Gaza, lo ammette pure l’Idf: “Morti e feriti sono 200 mila”
di Giampiero Calapà - 14/09/2025
Fonte: Il Fatto Quotidiano
“Ci siamo tolti i guanti a Gaza, e abbiamo sbagliato a non farlo prima. Tra morti e feriti nella Striscia sono da contare almeno duecentomila persone”. Herzi Halevi, ex comandante dell’Idf, pezzo grosso dell’esercito israeliano, non esattamente un passante, ammette che i numeri del ministero della Sanità ancora controllato da Hamas (65 mila morti e 164 mila feriti) corrispondono alla realtà e non sono “propaganda dell’organizzazione terroristica palestinese”, come spesso vengono bollati da Israele, ma già ritenuti credibili da tutte le agenzie internazionali indipendenti. Anzi, il timore è che le macerie nascondano ancora molti cadaveri.
Le sue parole rimbalzano sui media israeliani. Halevi si è dimesso dall’incarico di capo di stato maggiore a marzo, dopo aver guidato le Forze di difesa israeliane per i primi 17 mesi della guerra, che ora si avvicina al suo secondo anniversario.
L’ex comandante arringa in una assemblea con i residenti del moshav (cooperativa agricola) di Ein HaBesor registrata da Ynet: “Oltre il 10% dei 2,2 milioni di abitanti di Gaza è stato ucciso o ferito, più di duecentomila persone”, ha specificato Halevi, suggerendo che Israele avrebbe dovuto adottare una linea più dura nella Striscia di Gaza prima dell’attacco del 7 ottobre. E i gazawi continuano a morire. Almeno 40 persone sono state uccise venerdì negli attacchi israeliani, principalmente intorno a Gaza City. Le statistiche del ministero di Gaza non fanno distinzione tra civili e combattenti, ma i dati trapelati dall’intelligence militare israeliana sulle vittime fino a maggio di quest’anno suggerivano che oltre l’80% dei morti erano civili.

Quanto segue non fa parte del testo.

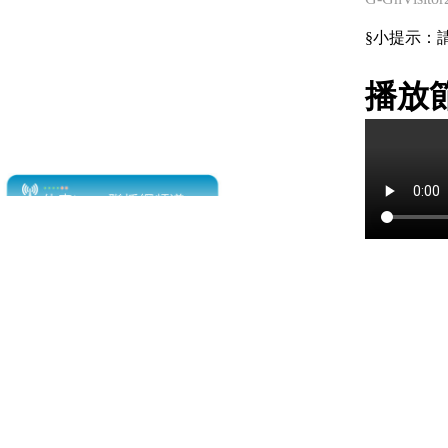
§小提示：請使用
播放節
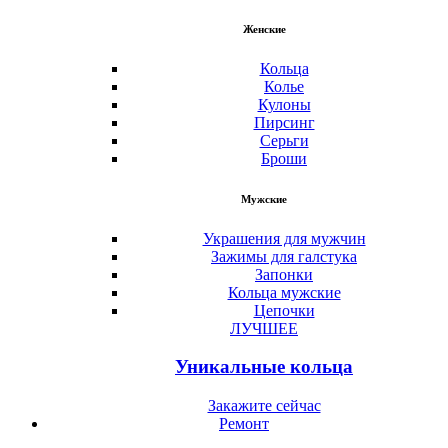
Женские
Кольца
Колье
Кулоны
Пирсинг
Серьги
Броши
Мужские
Украшения для мужчин
Зажимы для галстука
Запонки
Кольца мужские
Цепочки
ЛУЧШЕЕ
Уникальные кольца
Закажите сейчас
Ремонт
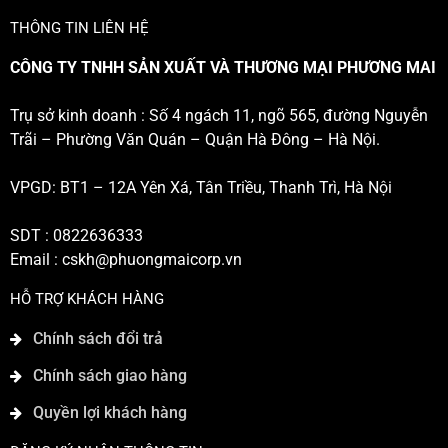
THÔNG TIN LIÊN HỆ
CÔNG TY TNHH SẢN XUẤT VÀ THƯƠNG MẠI PHƯƠNG MAI
Trụ sở kinh doanh : Số 4 ngách 11, ngõ 565, đường Nguyễn
Trãi – Phường Văn Quán – Quận Hà Đông – Hà Nội.
VPGD: BT1 – 12A Yên Xá, Tân Triều, Thanh Trì, Hà Nội
SDT : 0822636333
Email :
cskh@phuongmaicorp.vn
HỖ TRỢ KHÁCH HÀNG
Chính sách đổi trả
Chính sách giao hàng
Quyền lợi khách hàng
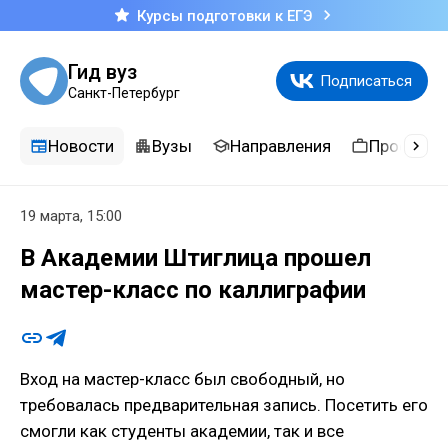
Курсы подготовки к ЕГЭ
Гид вуз
Подписаться
Санкт-Петербург
Новости
Вузы
Направления
Професси
19 марта, 15:00
В Академии Штиглица прошел
мастер-класс по каллиграфии
Вход на мастер-класс был свободный, но
требовалась предварительная запись. Посетить его
смогли как студенты академии, так и все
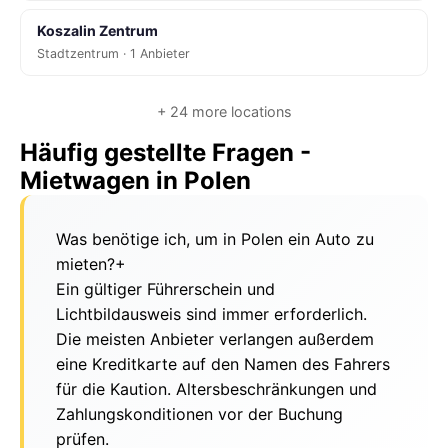
Koszalin Zentrum
Stadtzentrum · 1 Anbieter
+ 24 more locations
Häufig gestellte Fragen -
Mietwagen in Polen
Was benötige ich, um in Polen ein Auto zu
mieten?
+
Ein gültiger Führerschein und
Lichtbildausweis sind immer erforderlich.
Die meisten Anbieter verlangen außerdem
eine Kreditkarte auf den Namen des Fahrers
für die Kaution. Altersbeschränkungen und
Zahlungskonditionen vor der Buchung
prüfen.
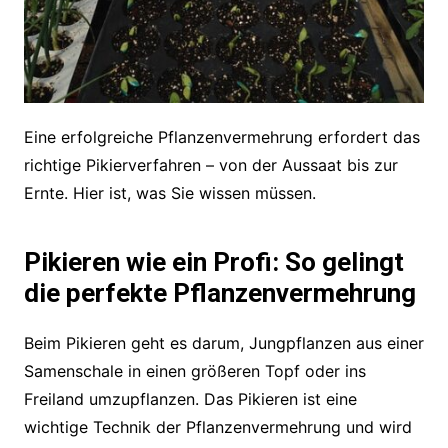
Eine erfolgreiche Pflanzenvermehrung erfordert das
richtige Pikierverfahren – von der Aussaat bis zur
Ernte. Hier ist, was Sie wissen müssen.
Pikieren wie ein Profi: So gelingt
die perfekte Pflanzenvermehrung
Beim Pikieren geht es darum, Jungpflanzen aus einer
Samenschale in einen größeren Topf oder ins
Freiland umzupflanzen. Das Pikieren ist eine
wichtige Technik der Pflanzenvermehrung und wird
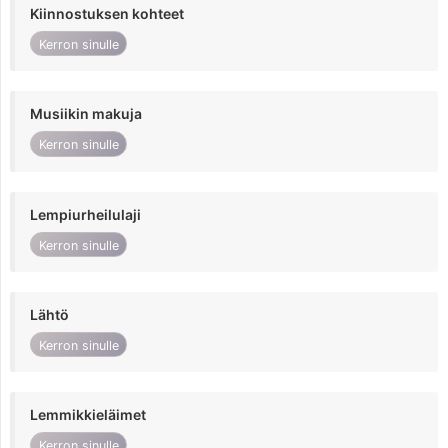
Kiinnostuksen kohteet
Kerron sinulle
Musiikin makuja
Kerron sinulle
Lempiurheilulaji
Kerron sinulle
Lähtö
Kerron sinulle
Lemmikkieläimet
Kerron sinulle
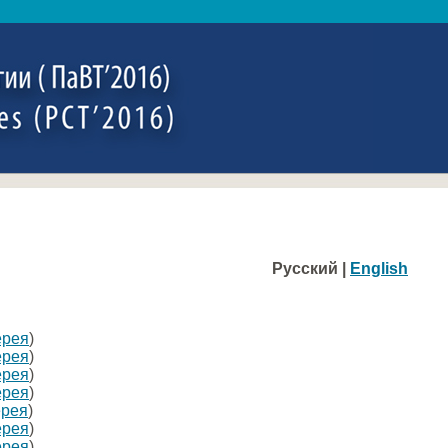
Русский |
English
ерея
)
ерея
)
ерея
)
ерея
)
ерея
)
ерея
)
ерея
)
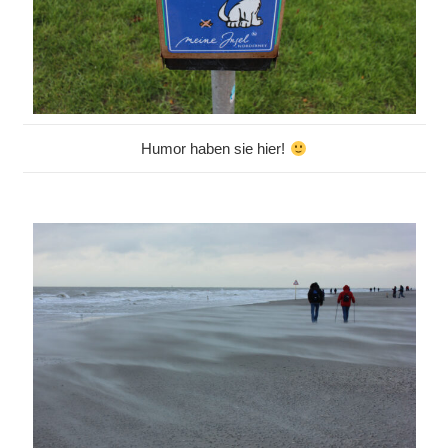
Humor haben sie hier!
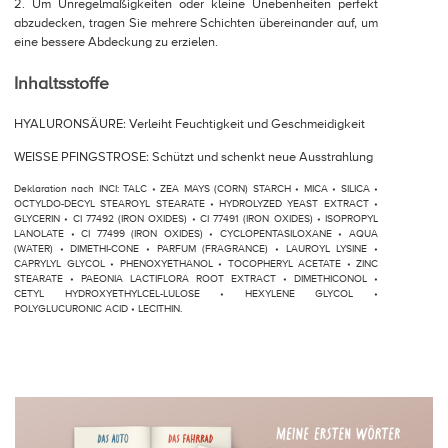
2. Um Unregelmäßigkeiten oder kleine Unebenheiten perfekt
abzudecken, tragen Sie mehrere Schichten übereinander auf, um
eine bessere Abdeckung zu erzielen.
Inhaltsstoffe
HYALURONSÄURE: Verleiht Feuchtigkeit und Geschmeidigkeit
WEISSE PFINGSTROSE: Schützt und schenkt neue Ausstrahlung
Deklaration nach INCI: TALC • ZEA MAYS (CORN) STARCH • MICA • SILICA •
OCTYLDO-DECYL STEAROYL STEARATE • HYDROLYZED YEAST EXTRACT •
GLYCERIN • CI 77492 (IRON OXIDES) • CI 77491 (IRON OXIDES) • ISOPROPYL
LANOLATE • CI 77499 (IRON OXIDES) • CYCLOPENTASILOXANE • AQUA
(WATER) • DIMETHI-CONE • PARFUM (FRAGRANCE) • LAUROYL LYSINE •
CAPRYLYL GLYCOL • PHENOXYETHANOL • TOCOPHERYL ACETATE • ZINC
STEARATE • PAEONIA LACTIFLORA ROOT EXTRACT • DIMETHICONOL •
CETYL HYDROXYETHYLCEL-LULOSE • HEXYLENE GLYCOL •
POLYGLUCURONIC ACID • LECITHIN.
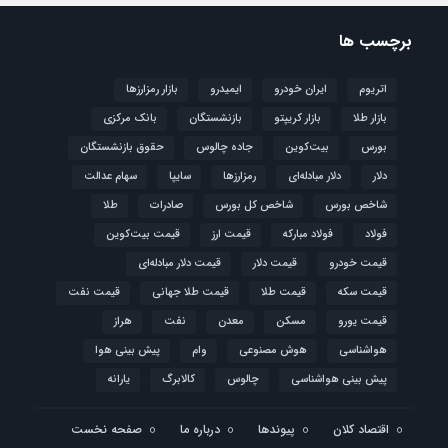
برچسب ها
اتریوم
ایران خودرو
ایمیدرو
بازار رمزارزها
بازار طلا
بازار کریپتو
بازنشستگان
بانک مرکزی
بورس
بیت‌کوین
جاده چالوس
حقوق بازنشستگان
دلار
دلار مبادله‌ای
رمزارزها
سایپا
سهام عدالت
شاخص بورس
شاخص کل بورس
صادرات
طلا
فولاد
فولاد مبارکه
قیمت ارز
قیمت بیت‌کوین
قیمت خودرو
قیمت دلار
قیمت دلار مبادله‌ای
قیمت سکه
قیمت طلا
قیمت طلا جهانی
قیمت نفت
قیمت یورو
مسکن
معدن
نفت
هراز
هواشناسی
هوش مصنوعی
وام
پیش بینی هوا
پیش بینی هواشناسی
چالوس
کالابرگ
یارانه
اقتصاد کلان
پیوندها
درباره ما
صفحه نخست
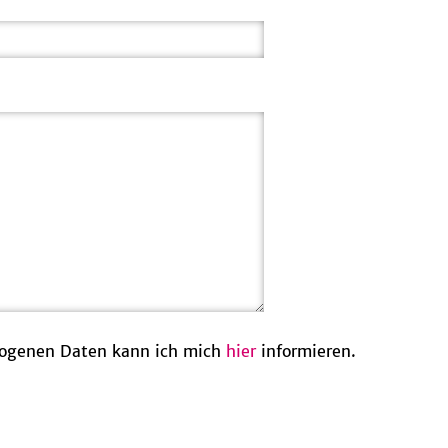
zogenen Daten kann ich mich
hier
informieren.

La morte e la distruzione non hanno fine. Israele continua la nuova offensiva a Gaza City, spingendo decine di migliaia di abitanti al giorno a fuggire dalla principale città della Striscia verso sud: secondo le stime della stessa Idf, sarebbero già 280 mila quelli evacuati finora. Il premier Benjamin Netanyahu, al termine dello shabbat, ieri ha scritto un post su X in inglese lasciando intendere che il raid di martedì a Doha per eliminare la leadership di Hamas non è andato come sperava: “I capi terroristi di Hamas che vivono in Qatar non si preoccupano del popolo di Gaza. Hanno ostacolato tutti i tentativi di cessate il fuoco per trascinare la guerra all’infinito. Sbarazzarsi di loro eliminerebbe il principale ostacolo al rilascio di tutti gli ostaggi e alla fine della guerra”, ha scritto, usando il condizionale.
Il segretario di Stato Marco Rubio è atteso in Israele nelle prossime ore dove è già prevista una visita al Muro del Pianto insieme con Netanyahu. La visita, sottolineano da giorni i commentatori, viene intesa come un forte sostegno da parte dell’alleato americano in vista della dichiarazione di uno Stato di Palestina all’Onu. Rubio, prima di imbarcarsi per Tel Aviv, ha ribadito che gli Stati Uniti “non sono contenti degli attacchi aerei israeliani contro i leader di Hamas in Qatar, ma che questo non cambierà lo status di alleanza di Washington con Israele”. Fonti molto vicine a Hamas hanno fatto sapere che il capo negoziatore dell’organizzazione e più alto in grado nella leadership, Khalil al-Hayya, principale obiettivo del raid, è rimasto “ferito nell’attacco israeliano”. Non morto, quindi.
L’ultimo “grattacielo del terrore” è stato abbattuto con due missili di precisione: la torre Burj al Nur vicino alle tende degli sfollati di Gaza City è venuta giù. Infine, mentre la nazionale di calcio di Israele può giocare tranquillamente le qualificazioni ai prossimi mondiali Fifa, la Palestine football association rende nota la morte, in un raid israeliano, del giovane Mohammed Ramez Al-Sultan, giocatore dell’Al-Hilal, ucciso insieme con 14 familiari.